Soil moisture content can be used to predict drought impact on agricultural yield better than precipitation. Remote sensing is viable source of soil moisture data in instrument-scarce areas. However, space-based soil moisture estimates lack suitability for daily and high-resolution agricultural, hydrological, and environmental applications. This study aimed to assess the potential of the random forest machine learning technique to enhance the spatial resolution of remote soil moisture products from the SMAP satellite. Models were built using random forest for spatial downscaling of SMAP-L3-E, then visually and statistically evaluated for disaggregation quality. The impact of topography, soil properties, and precipitation on the downscaled soil moisture was examined. The relationship between downscaled soil moisture and in-situ soil moisture was analyzed. The results indicate that the proposed method demonstrated spatial and hydrological coherence, along with a satisfactory downscaling quality.
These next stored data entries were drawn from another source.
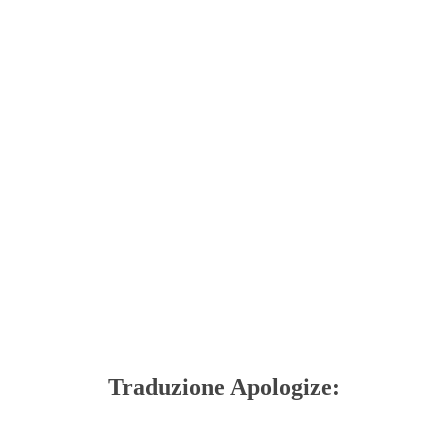
Traduzione Apologize: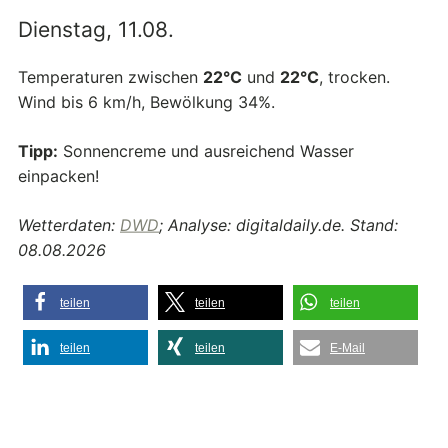
Dienstag, 11.08.
Temperaturen zwischen
22°C
und
22°C
, trocken.
Wind bis 6 km/h, Bewölkung 34%.
Tipp:
Sonnencreme und ausreichend Wasser
einpacken!
Wetterdaten:
DWD
; Analyse: digitaldaily.de. Stand:
08.08.2026
teilen
teilen
teilen
teilen
teilen
E-Mail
Statistical validation indicated suitable generalization error for scientific and practical use (RMSE < 0.05 cm3 cm-3). Random forest effectively achieved spatial downscaling of SMAP-L3-E in the study area. Principal component and spatial analysis revealed dependence of downscaled soil moisture on elevation, soil organic carbon content, clay content, and saturated hydraulic conductivity, mainly under near-saturation conditions. Regarding validation against in-situ data, downscaled soil moisture explained in-situ soil moisture well under low soil water content ( = 0.624). Downscaling performance deteriorates for water contents between 0.40 to 0.50 cm3 cm-3, suggesting inadequacy under near saturation conditions at a daily temporal frequency. However, coarser temporal aggregations (7 to 10 days) yielded an average 0.98 correlation coefficient, regardless of saturation conditions. These results could potentially be applied in irrigation planning, soil physics studies and hydrology monitoring, to forecasting the occurrence of droughts, leaching of contaminants, surface runoff modeling, carbon cycle studies, soil's capacity to store and provide nutrients.